Some interesting substances designated GRAS include:

  • Hydrogen peroxide is used to treat a variety of foods, including milk, for use during the cheesemaking process, whey, dried eggs, tripe, herring, and wine.
  • Helium is used in food packaging to prevent spoilage and is allowed at levels not to exceed current good manufacturing processes.
  • Licorice is allowed in baked foods, candies, alcoholic beverages, non-alcoholic beverages, chewing gums, and herbs and seasonings at concentrations ranging from 0.05% in baked foods to 16% in hard candies;      
  • Caffeine is GRAS when used in cola-type beverages in accordance with good manufacturing processes.  

Evolution of GRAS

Over time, there has been a desire to make the GRAS rule more rigorous and transparent. 

Although food regulation began in 1906 with the Pure Food and Drug Act, the GRAS list started in 1958 with the Food Additives Amendment. In 1958, FDA considered 180 substances to be GRAS, with no transparency as to how that was determined. The food industry considered many substances to be GRAS that were not on the 1958 list and wrote the FDA asking them for an opinion as to the GRAS status of their substance. The FDA opinion was available to the requestor - again, no transparency here.

In 1969, the “cyclamates” were removed from the GRAS list because they were reported to be carcinogenic. There was a great public outcry over cyclamates and food safety, in general. To satisfy the public concern over exposure to unsafe ingredients, President Nixon ordered a thorough review of the GRAS rule, resulting in the 1972 formation of the Select Committee on GRAS Substances (SCOGS), scientific consultants hired to review and evaluate each of the GRAS substances. By 1982, SCOGS had submitted opinions on the health aspects of over 400 substances. [2]

The FDA reviewed the SCOGS opinions, and industry could submit a “GRAS Affirmation Petition” for substances they wanted to be designated GRAS. With FDA concurrence, they would be added to the GRAS list. In 1997, FDA changed the procedure putting the burden of proof of safety on food manufacturers. By the end of 2006, 193 of these “GRAS Notices” were filed, with the FDA responding, on average, within 162 days.  

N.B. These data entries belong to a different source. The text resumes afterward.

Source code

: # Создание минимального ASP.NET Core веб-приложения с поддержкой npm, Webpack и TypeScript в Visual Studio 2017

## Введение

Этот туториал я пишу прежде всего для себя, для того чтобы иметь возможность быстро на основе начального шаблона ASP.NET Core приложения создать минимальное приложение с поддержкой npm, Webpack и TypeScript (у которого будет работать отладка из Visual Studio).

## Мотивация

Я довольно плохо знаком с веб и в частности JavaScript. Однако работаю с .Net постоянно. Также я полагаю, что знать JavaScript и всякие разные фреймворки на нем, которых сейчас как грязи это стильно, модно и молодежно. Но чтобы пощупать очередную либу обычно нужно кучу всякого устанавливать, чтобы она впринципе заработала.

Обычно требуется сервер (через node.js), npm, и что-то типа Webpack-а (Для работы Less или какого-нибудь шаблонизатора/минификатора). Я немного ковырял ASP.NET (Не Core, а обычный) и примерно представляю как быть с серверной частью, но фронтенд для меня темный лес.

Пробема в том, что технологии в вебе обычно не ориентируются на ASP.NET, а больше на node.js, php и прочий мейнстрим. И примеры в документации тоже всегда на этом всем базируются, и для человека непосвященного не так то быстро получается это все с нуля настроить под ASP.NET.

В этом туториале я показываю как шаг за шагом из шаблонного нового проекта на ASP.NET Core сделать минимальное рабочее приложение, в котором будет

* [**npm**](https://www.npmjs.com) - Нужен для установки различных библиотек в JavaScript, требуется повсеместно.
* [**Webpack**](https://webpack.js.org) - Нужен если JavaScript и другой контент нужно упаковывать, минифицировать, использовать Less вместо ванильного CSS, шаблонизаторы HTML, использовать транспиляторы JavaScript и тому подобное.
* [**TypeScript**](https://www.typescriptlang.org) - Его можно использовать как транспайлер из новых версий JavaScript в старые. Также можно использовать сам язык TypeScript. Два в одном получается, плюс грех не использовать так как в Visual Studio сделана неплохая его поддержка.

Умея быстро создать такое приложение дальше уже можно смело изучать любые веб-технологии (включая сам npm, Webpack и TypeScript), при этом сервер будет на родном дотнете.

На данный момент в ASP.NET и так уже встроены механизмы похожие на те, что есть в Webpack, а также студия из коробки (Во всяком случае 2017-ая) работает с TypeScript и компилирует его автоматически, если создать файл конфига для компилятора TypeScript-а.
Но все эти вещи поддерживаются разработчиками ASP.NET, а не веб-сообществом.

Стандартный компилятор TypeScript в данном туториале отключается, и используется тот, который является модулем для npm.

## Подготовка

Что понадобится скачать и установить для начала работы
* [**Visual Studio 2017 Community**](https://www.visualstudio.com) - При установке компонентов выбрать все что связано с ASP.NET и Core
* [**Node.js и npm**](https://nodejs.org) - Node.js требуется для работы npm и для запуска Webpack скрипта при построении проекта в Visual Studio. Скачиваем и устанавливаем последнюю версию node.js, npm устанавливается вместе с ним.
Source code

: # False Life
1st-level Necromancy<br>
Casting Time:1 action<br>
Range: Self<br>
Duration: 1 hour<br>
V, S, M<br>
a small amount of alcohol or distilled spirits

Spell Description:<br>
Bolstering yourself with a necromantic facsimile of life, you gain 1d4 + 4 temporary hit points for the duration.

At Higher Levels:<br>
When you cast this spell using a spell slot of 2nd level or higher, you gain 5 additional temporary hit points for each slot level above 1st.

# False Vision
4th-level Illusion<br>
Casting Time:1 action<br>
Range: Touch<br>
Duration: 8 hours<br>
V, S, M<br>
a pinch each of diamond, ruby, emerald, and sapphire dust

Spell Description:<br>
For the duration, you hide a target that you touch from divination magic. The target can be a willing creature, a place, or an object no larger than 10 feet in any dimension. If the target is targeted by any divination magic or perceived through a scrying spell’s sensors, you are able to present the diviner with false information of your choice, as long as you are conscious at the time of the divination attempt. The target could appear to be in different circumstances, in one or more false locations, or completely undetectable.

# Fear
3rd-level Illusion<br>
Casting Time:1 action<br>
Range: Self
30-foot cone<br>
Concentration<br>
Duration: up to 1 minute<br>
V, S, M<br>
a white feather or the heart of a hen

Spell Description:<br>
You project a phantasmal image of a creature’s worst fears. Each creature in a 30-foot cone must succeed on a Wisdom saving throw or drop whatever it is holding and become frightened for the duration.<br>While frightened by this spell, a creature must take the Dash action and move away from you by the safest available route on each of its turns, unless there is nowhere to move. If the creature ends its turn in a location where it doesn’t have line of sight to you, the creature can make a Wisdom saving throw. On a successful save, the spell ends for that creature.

In 2016, the FDA issued regulations clarifying the GRAS Notification process, including the procedure. The rule specified that for a substance to be considered GRAS, there must be:

  • Common knowledge throughout the scientific community that the substance is not harmful under conditions of its intended use, based either on scientific procedure or common use of a substance before 1958, and
  • Scientific procedures must report accepted scientific data, which ordinarily are published, which may be corroborated with unpublished scientific data.    

Current Tensions with GRAS

The GRAS rule, very limited initially, has evolved to become more rigorous but still provides the food industry with a high degree of freedom, creating friction with consumer and citizen advocacy groups.

The major criticism, as outlined in Consumer Reports, is that the GRAS rule risks consumers by allowing food manufacturers to bypass crucial safety checks. They believe that the food industry is designating more and more food additives as GRAS without carrying out sufficient scientific tests and without giving notice to the FDA.

Additionally, there are concerns that the GRAS designation of substances, such as high fructose corn syrup and corn sugar, does not inform consumers as to the nutritional value of these substances. Consumers may mistakenly believe that the GRAS designation is a “seal of approval” regarding its nutritional value from the FDA.      

While some criticisms of the GRAS rule are valid, the rule has worked quite well over more than 50 years. It allowed food manufacturers to develop new food products without undergoing a lengthy regulatory process for the ingredients already known to be safe. To do otherwise would quickly overwhelm the FDA resources and stifle food innovation. In turn, this would lead to higher food costs and perhaps fewer new foods, as manufacturers decided it was not worth the cost and time of a lengthy FDA review. 

This is challenging because the food industry moves quickly depending on consumers’ changing desires and tastes. In my opinion, the GRAS rule works because the industry recognizes that another “cyclamate” incident where the public mistrusts the safety of their food would dramatically expand federal oversight and regulation.   

[1] Synthetically-derived benzophenone, ethyl acrylate, methyl eugenol, myrcene, pulegone, and pyridine.

[2] Many of which are now found on the SCOGS database.